Happily, I recovered within a few months, but sadly, my girl friend and I broke up and she returned to her home in Sweden. (photo; reunion in sweden, reconnection)
Out of that breakup arose a real yearning to feel a deeper level of compassion. Why did this sudden hunger for compassion sweep over me? Realistically I was no different from other less compassionate males my age. Surely, my breakup and this quest for compassion were not a coincidence.
A key source of human happiness is the sense of connection to something beyond oneself, and my breakup disconnected me big time. Compassion is essentially the experience of being connected. I assume that my cry for compassion was actually a cry for connection.
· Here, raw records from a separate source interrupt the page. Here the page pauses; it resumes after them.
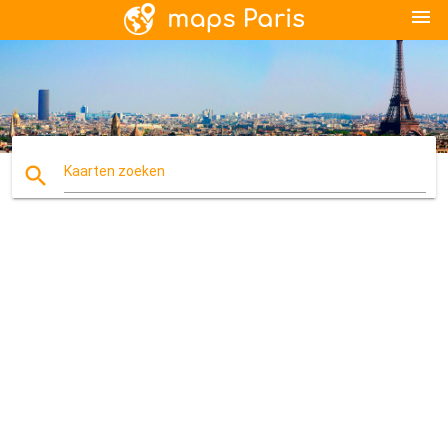
menu
search
Kaarten zoeken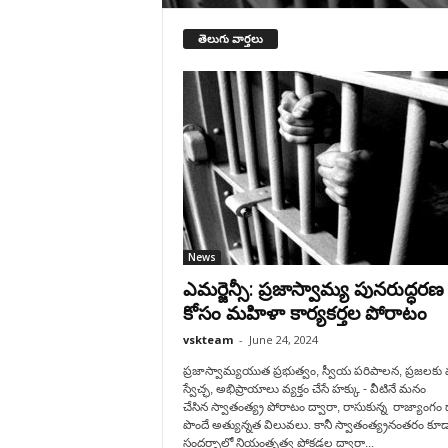
తెలుగు వార్తలు
News
ఎమర్జెన్సీ: ప్రజాస్వామ్య పునరుద్ధరణ
కోసం మహిళా కార్యకర్తల పోరాటం
vskteam
-
June 24, 2024
ప్రజాస్వామ్యయుత ప్రభుత్వం, స్వీయ పరిపాలన, ప్రజలకు వ్
స్వేచ్ఛ, అభిప్రాయాలు వ్యక్తం చేసే హక్కు - వీటినే మనం
చేసిన స్వాతంత్య్ర పోరాటం ద్వారా, రాసుకున్న రాజ్యాంగం 
పొందే అత్యున్నత విలువలు. కానీ స్వాతంత్య్రనంతరం కూడ
సందర్భాల్లో నియంతృత్వ పోకడల ద్వారా...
Circumstances changed and my cry for compassion eased up considerably. As it turned out, we married and spent seven years working on the marriage. In other words, helping each other grow up. Our final breakup and divorce was painful enough to awaken enough compassion and connection within me to persevere.
As the years passed, the compassion and sense of connection I sought deepened. Interestingly, back when I desired compassion, I had no idea that it would be as painful as it is. Feeling compassion involves feeling connected to both the joys and the sorrows of all life everywhere, and honestly, the sorrow is harder to deal with than the joys, i.e., we instinctively want to avoid pain. Simply put, life is work. See Buddha’s First Noble Truth and Tools of Taoist Thought: Correlations.
There’s no yin without a yang. Everything comes with a price. Compassion is no different. Even so, I’d not give up the compassion to escape the added sorrow. Why? As I said, the more compassion I experience, the more connected to all life I feel. That fully outweighs the sorrow. Also fortunate, compassion continues to deepen over time. As chapter 51 notes, Circumstances bring us to maturity… And our maturity is the key to how impartial, connected, and compassionate we can truly feel.